Death of a Dictator and birth of a martyr
Hello Everyone,
I have not put the usual picture up as far too many pictures have been published and disseminated on this subject already.
Pardon me for pointing this one out, but as far as I am concerned, public executions were outlawed in this country nearly 200 years ago. Yet over the past day or so, we have seen the death of another human being televised time and time again.
Now, let me make this very clear from the start - Portia is/was no fan of Saddam Hussein - he was a murderous brute who richly deserved locking up and throwing away the key.

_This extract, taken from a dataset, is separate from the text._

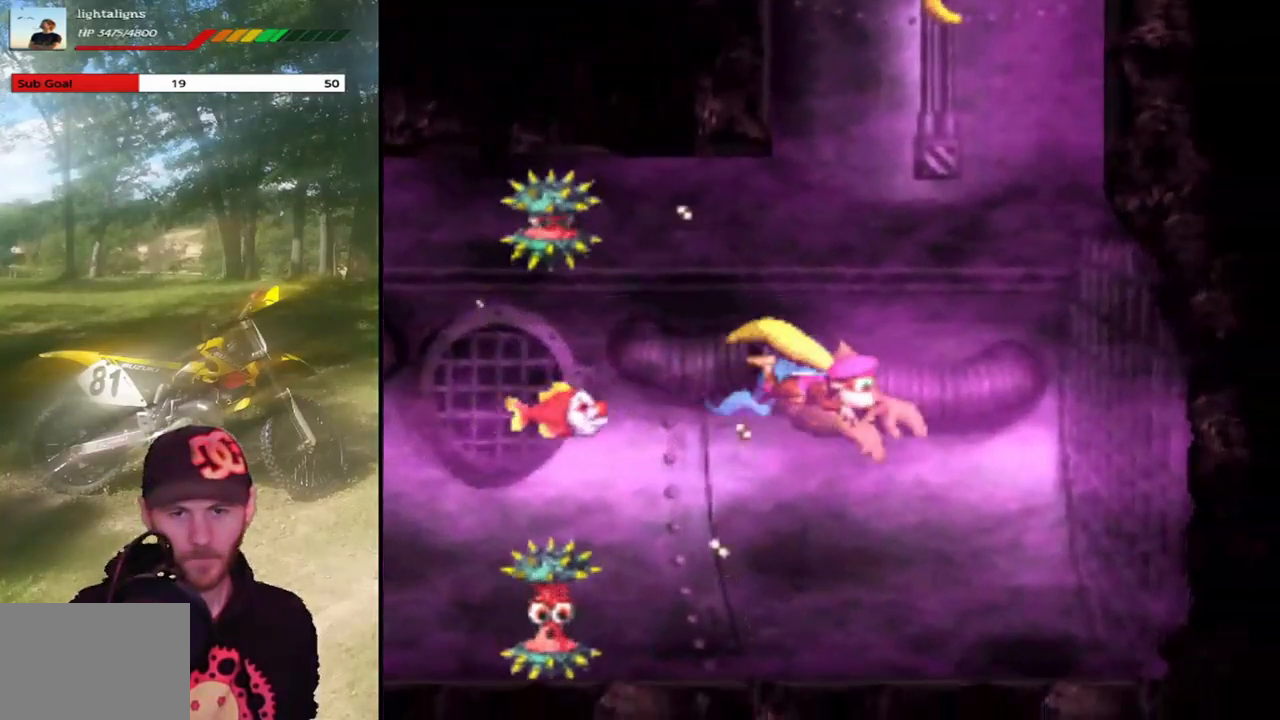
{"buttons": [], "events": [[33, "DPAD_LEFT", "up"], [100, "CROSS", "up"], [134, "DPAD_RIGHT", "down"], [200, "CROSS", "down"], [300, "CROSS", "up"], [334, "DPAD_RIGHT", "up"]]}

However, just because Mr Hussein was a murderous brute does not mean that we in the UK and the so-called civilised world have to sink to his level and actually witness the death of another human being as we sit cosily on our sofas watching the television.
The Leader of the Liberal Democrat Party in the UK, Sir Menzies Campbell, summed it up pretty well as far as I am concerned. He said that a person's final moments are an intensely private matter and to televise such moment is grossly offensive to anyone with any pretensions to humanity. It is true that Mr Hussein sent thousands of people to their deaths, but in sharing in the disgraceful media circus surrounding his own death - who are we to call ourselves any better than he?
In his final words from the scaffold, Mr Hussein stated that he had been a fighter and a political activist all his life and that he had no fear of death. A political activist like Mr Hussein would know that a show of bravery in the face of death would obliterate the images we all carry in our minds of the atrocities he committed during his life.
Since he was pulled out his fox hole near Tikrit, Mr Hussein has been orchestrating his own death and his own immortality. His behaviour on the scaffold was that of a man seeking to surround himself with an aura of heroism.
It seems that Hussein has managed to craftily achieve his own immortality - the media and each of us who has watched those videos have given the man the oxygen of publicity at the moment of death.
Each and every one of us who has taken part has played our part in creating a very dangerous martyr.